→ **Directions**:
A: Answer these from the tweet-analysis notebook excerpt:
(i) About how many tweets make up the sample dataset?
(ii) Which library does the excerpt say is used for LDA and word2vec?
(iii) What path is assigned to `filename`?
B: Write the next part of the tweet-analysis notebook excerpt, picking up after its final line.

** START Source extract **

There is a pre-existing file of captured tweets you can use.  It is located in the datasets folder of the class repo. 

The sample `captured-tweets.txt` dataset in the repo was generated by collecting ~5000 tweets from the TwitterAPI using the keywords:
- `Google`
- `Microsoft`
- `Goldman Sachs`
- `Citigroup`
- `Tesla`
- `Verizon`
- `Syria`
- `Iran`
- `Israel`
- `Iraq`

In [1]:
# Unicode Handling
from __future__ import unicode_literals
import codecs

import numpy as np
import gensim

# spacy is used for pre-processing and traditional NLP
import spacy
from spacy.en import English

nlp_toolkit = spacy.load('en')

# Gensim is used for LDA and word2vec
from gensim.models.word2vec import Word2Vec

In [2]:
# Loading the tweet data
filename = '../dataset/captured-tweets.txt'
tweets = []
for tweet in codecs.open(filename, 'r', encoding="utf-8"):
    tweets.append(tweet)

### Example for nlp_toolkit

In [3]:
doc = nlp_toolkit(u'London is a big city in the United Kingdom.')
for ent in doc.ents:
    print(ent.label_, ent.text)

** END Source extract **
** START Extracted records **

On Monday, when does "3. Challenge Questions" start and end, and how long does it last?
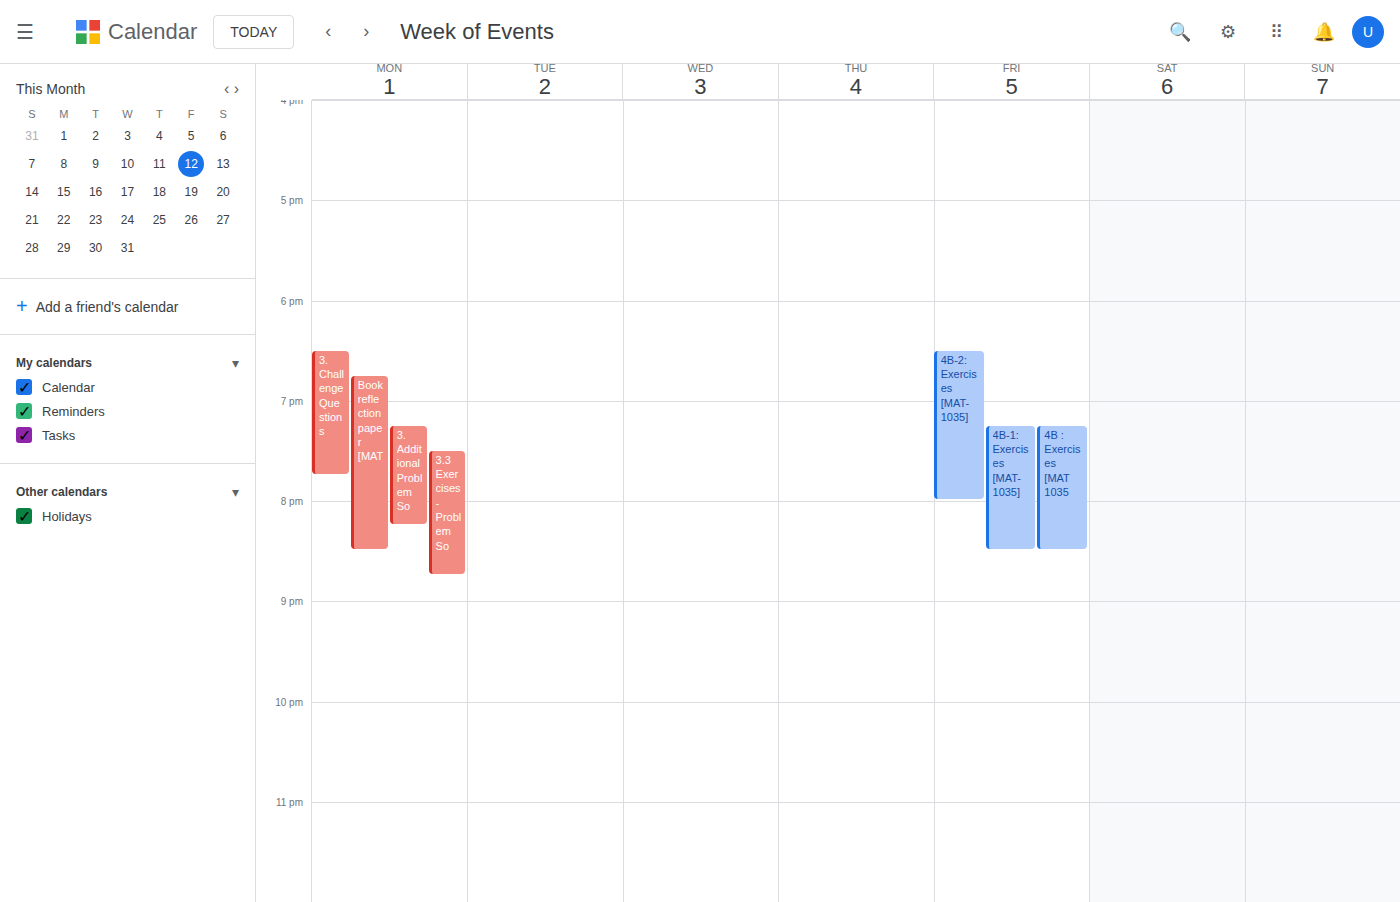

** END Extracted records **
** START Extracted records **

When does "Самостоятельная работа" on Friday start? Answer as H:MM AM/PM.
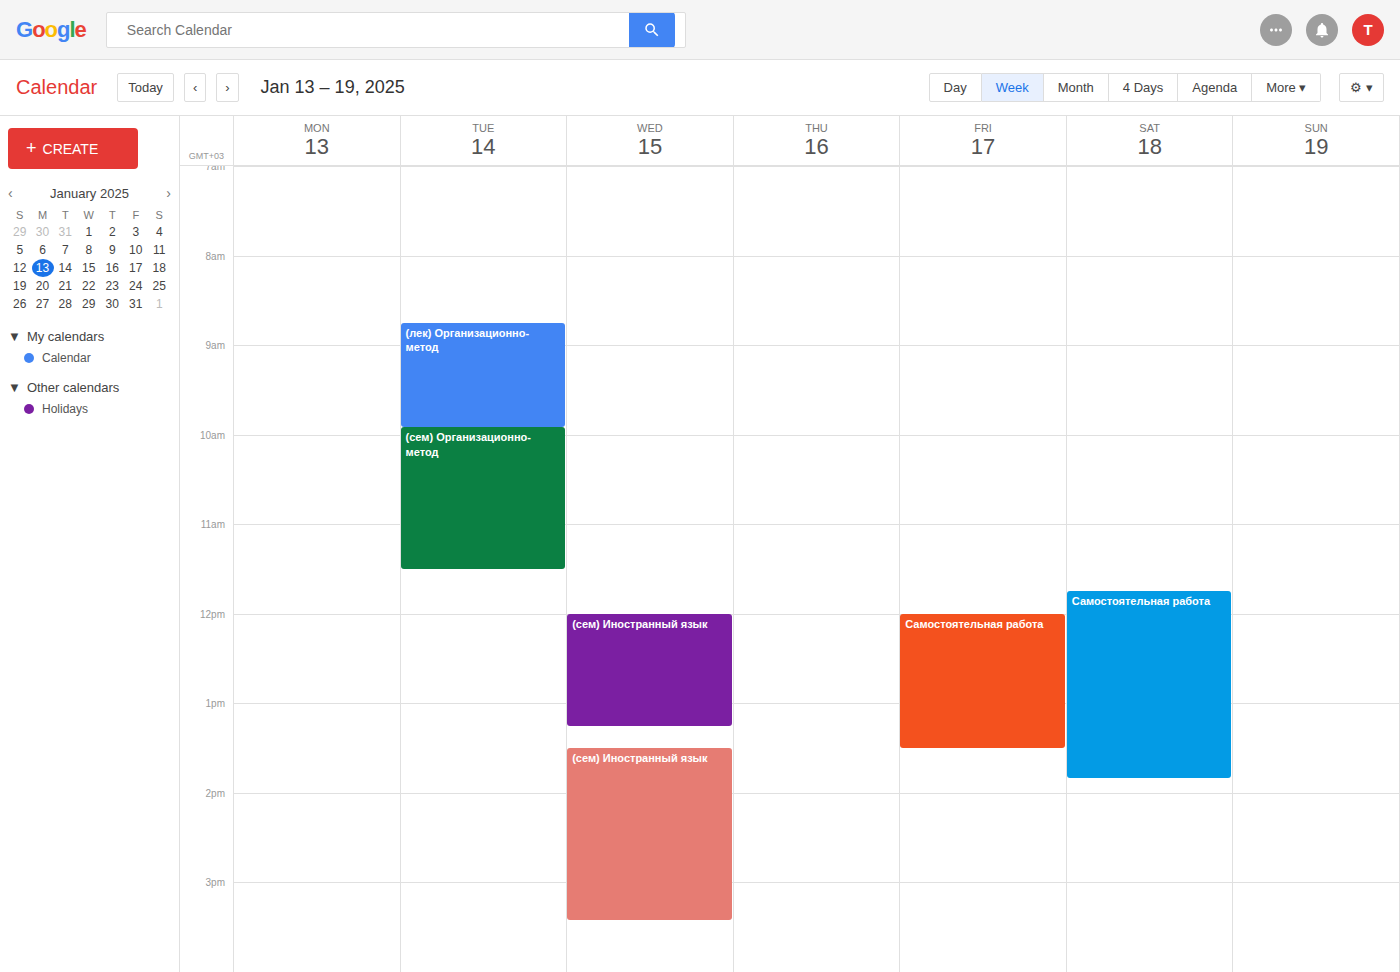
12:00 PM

** END Extracted records **

→ **Task-by-task answers**:
A:
(i) About 5000 tweets.
(ii) Gensim.
(iii) '../dataset/captured-tweets.txt'

B:
    # GPE London
    # GPE United Kingdom

(u'GPE', u'London')
(u'GPE', u'the United Kingdom')


## Exercise 1a

Write a function that can take a sentence parsed by `spacy` and identify if it mentions a company named 'Google'. Remember, `spacy` can find entities and codes them as `ORG` if they are a company. Look at the slides for class 13 if you need a hint.

### Bonus (1b)

Parameterise the company name so that the function works for any company.

In [4]:
def mentions_company(parsed):
    for entity in parsed.ents:
        if entity.text == "Google" and entity.label_ == 'ORG':
            return True
    return False

# 1b

def mentions_company(parsed, company='Google'):
    for entity in parsed.ents:
        if entity.text == company and entity.label_ == 'ORG':
            return True
    return False

## Exercise 1c

Write a function that can take a sentence parsed by `spacy` 
and return the verbs of the sentence (preferably lemmatized)

In [5]:
def get_actions(parsed):
    actions = []
    for el in parsed:
        if el.pos == spacy.parts_of_speech.VERB:
            actions.append(el.text)
    return actions

## Exercise 1d
For each tweet, parse it using spacy and print it out if the tweet has 'release' or 'announce' as a verb. You'll need to use your `mentions_company` and `get_actions` functions.

In [6]:
for tweet in tweets:
    parsed = nlp_toolkit(tweet)
    if mentions_company(parsed, 'Google'):
        actions = get_actions(parsed)        
        if 'spying' in actions or 'announce' in actions:
            print(tweet)




In [7]:
actions

[u'joins', u'spying']

In [8]:
for tweet in tweets:
    parsed = nlp_toolkit(tweet)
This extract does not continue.